[Stored data entries]
Start of Block

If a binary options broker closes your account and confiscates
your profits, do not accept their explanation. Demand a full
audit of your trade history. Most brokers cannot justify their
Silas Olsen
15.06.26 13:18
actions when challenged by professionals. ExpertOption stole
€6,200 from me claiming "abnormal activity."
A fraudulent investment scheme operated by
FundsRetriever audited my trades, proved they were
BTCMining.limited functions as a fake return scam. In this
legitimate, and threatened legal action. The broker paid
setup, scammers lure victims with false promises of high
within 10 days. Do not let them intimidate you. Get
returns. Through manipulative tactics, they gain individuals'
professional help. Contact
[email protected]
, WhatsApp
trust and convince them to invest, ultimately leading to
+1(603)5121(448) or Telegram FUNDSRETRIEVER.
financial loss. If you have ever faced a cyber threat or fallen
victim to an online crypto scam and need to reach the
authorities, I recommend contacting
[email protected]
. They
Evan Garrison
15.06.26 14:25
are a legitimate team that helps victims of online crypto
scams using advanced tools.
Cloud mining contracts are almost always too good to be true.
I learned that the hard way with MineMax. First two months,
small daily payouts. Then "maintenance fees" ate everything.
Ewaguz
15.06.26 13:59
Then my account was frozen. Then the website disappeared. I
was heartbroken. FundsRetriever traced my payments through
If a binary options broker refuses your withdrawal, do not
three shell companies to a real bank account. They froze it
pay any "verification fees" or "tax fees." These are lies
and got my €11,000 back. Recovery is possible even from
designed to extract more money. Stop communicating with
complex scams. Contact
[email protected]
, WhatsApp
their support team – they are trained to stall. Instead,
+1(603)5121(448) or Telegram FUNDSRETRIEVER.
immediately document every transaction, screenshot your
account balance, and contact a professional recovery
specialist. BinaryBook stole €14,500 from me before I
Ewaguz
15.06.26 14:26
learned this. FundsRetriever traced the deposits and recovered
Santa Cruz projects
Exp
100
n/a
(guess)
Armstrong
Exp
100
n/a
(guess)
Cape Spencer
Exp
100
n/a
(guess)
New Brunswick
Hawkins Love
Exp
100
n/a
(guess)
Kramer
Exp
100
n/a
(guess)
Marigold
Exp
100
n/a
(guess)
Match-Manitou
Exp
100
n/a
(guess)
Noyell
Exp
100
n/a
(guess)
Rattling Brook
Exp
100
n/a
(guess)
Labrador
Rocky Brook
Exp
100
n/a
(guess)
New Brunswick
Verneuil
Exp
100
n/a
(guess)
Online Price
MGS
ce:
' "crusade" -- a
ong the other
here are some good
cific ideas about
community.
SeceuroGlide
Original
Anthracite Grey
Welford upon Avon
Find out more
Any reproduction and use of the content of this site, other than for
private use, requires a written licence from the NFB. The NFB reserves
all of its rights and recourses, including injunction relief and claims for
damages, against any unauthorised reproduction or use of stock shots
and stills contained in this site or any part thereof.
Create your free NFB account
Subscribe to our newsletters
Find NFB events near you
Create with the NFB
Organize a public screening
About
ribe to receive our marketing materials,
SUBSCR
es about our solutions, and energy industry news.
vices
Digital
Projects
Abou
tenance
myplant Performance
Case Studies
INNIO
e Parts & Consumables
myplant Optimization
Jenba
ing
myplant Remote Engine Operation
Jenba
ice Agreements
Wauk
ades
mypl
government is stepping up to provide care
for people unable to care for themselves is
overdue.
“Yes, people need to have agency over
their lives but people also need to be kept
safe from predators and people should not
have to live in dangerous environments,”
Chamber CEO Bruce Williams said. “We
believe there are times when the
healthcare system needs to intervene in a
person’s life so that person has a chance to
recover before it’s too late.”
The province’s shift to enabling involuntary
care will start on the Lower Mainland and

End of Block

EXERCISE DIRECTIONS >> For the data above, state how many of its lines contain the word "stole", giving no other text.

ANSWER BOX >> 2